Significant disparities are evident across different skin tone types between male and female individuals. Specifically, within the Whisper ASR variants, notable performance differences are observed for skin-tone type-I and type-VI. In these cases, the male subgroup exhibits better WER compared to the female subgroup, particularly in the context of initial samples and naïve sampling approaches. Moreover, the MMS ASR system demonstrates a relatively even distribution of WER across all skin-tone types and outperforms all variants of the Whisper ASR. It is worth highlighting that, across all the ASR systems under examination, the use of SMOTE sampling has consistently played a role in mitigating performance disparities, leading to more balanced outcomes across gender subgroups.

Skin-tone

Figure 3: Bar-plots illustrating the distribution of mean WER for Fitzpatrick skin tone scales across Initial, naïve, and SMOTE sampling methods.



We observe that individuals with skin types I to III demonstrate comparatively better WER than those with skin type IV. This observation sheds light on potential racial biases in ASR systems, where greater skin-type variations often indicate darker skin colors. However, amidst these disparities, the MMS ASR system stands out with evenly distributed WER measures across all skin-type scales. When assessing the differences introduced by sampling approaches, initial samples, and naïve sampling reveal disparities among skin-tone subgroups. In contrast, the consistent use of SMOTE sampling proves effective in mitigating discrepancies across all the ASR systems under investigation.

Age Group

Figure 4: Bar-plots illustrating distribution of WER for age groups categorized into five sub-sets (18-24, 25-30, 31-36, 37-42, 42-50, 51-60, 61+) across initial, naïve and SMOTE sampling methods.



In Figure 4, we present an age group analysis of the Portuguese language for ASR systems using three different sampling techniques: initial samples, naïve sampling, and SMOTE sampling.

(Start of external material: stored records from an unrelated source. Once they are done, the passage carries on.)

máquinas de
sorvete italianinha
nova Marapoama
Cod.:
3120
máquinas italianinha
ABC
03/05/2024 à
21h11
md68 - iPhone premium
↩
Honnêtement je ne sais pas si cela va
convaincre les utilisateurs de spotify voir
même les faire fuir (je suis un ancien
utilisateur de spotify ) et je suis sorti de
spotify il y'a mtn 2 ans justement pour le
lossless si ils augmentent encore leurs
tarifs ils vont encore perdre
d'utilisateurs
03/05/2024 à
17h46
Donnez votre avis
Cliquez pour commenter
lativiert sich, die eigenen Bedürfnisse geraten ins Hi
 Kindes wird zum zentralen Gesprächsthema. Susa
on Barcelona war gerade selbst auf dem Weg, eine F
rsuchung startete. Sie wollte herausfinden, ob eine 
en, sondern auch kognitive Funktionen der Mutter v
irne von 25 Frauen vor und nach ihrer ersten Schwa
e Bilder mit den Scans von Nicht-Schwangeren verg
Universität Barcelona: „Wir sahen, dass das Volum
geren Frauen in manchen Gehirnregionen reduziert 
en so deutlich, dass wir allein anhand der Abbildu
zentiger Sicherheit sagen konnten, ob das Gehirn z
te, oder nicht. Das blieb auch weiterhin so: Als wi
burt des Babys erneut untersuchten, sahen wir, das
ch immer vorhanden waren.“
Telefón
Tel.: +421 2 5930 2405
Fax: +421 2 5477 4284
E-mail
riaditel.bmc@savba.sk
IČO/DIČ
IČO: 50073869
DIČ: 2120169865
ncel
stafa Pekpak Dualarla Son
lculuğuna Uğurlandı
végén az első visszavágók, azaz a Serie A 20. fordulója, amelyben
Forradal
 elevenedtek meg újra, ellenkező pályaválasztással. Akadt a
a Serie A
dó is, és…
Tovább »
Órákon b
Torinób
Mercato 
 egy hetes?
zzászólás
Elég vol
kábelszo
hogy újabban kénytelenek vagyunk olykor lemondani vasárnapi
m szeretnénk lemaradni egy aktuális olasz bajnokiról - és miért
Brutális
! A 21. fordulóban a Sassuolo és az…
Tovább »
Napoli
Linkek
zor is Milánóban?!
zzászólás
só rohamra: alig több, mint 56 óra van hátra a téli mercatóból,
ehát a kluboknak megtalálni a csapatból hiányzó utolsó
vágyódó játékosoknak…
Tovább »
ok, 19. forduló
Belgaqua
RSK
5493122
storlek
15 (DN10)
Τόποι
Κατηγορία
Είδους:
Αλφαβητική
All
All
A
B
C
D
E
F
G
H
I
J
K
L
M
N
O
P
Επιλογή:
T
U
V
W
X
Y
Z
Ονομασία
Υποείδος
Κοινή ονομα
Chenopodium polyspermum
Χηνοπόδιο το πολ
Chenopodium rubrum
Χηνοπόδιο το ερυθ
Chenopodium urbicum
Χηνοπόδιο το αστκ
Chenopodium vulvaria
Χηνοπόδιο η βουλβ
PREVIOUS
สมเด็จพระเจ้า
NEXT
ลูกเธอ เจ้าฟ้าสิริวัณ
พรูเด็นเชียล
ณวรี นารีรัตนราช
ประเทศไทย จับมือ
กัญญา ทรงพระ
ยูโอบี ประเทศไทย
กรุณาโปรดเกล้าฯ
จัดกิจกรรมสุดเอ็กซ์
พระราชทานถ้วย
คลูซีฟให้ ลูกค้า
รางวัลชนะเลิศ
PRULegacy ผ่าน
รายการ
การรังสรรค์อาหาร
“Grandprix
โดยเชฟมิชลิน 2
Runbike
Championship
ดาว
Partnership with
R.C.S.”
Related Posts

Across all the sampling methods, the MMS ASR system consistently maintains WER measures below 25% for all age groups, exhibiting a relatively even distribution of WER values. In contrast, the Whisper ASR variants demonstrate disproportionate WER measures, particularly noticeable between the age groups of 18-36 and 36+. Moreover, the performance of the Whisper ASR degrades as age groups increase. However, the utilization of SMOTE sampling significantly improves the WER of the Whisper systems, bringing it to an overall 25%.

This distinctively highlights the positive impact of SMOTE sampling in reducing performance disparities across various age groups for both the Whisper and MMS ASR systems.

Geolocation

Figure 5: The visualization of mean WER distribution in each Portuguese state. The abbreviations of states are as follows: RN - Rio Grande do Norte, SP - Sao Paulo, RS - Rio Grande do Sul, GO -Goias, MT - Mato Grosso, PR - Parana, RJ - Rio de Janeiro, MG - Minas Gerais, PI - Piaui, PE - Pernambuco, MA - Maranhao.



Figure 5 provides a comprehensive examination of the impact of different sampling techniques on ASR performance disparities across various regions in Brazil. Notably, when considering the Whisper ASR system, regions such as São Paulo (SP), Piauí (PI), Rio Grande do Norte (RN), and Rio Grande do Sul (RS) are notably affected by performance differences, regardless of whether initial samples or naïve sampling methods are employed. These regions exhibit significant variations in WER compared to other regions. Overall, the MMS ASR system displays a more even distribution of evaluation measures across all sampling approaches and generally outperforms the Whisper ASR variants. Furthermore, it is notable to highlight that, despite observing proportionate WERs across most regions in Brazil, the MMS ASR system experiences a decline in performance, specifically in the Piauí (PI) region for all sampling approaches.

Even after the application of SMOTE sampling, the Whisper ASR variants continue to exhibit consistently higher WER values in the Rio Grande do Norte (RN) region. However, SMOTE sampling effectively mitigates WER discrepancies in the Piauí (PI) region. This underscores the distinct challenges posed by regional variations in ASR performance and underscores the potential of SMOTE sampling in addressing these disparities.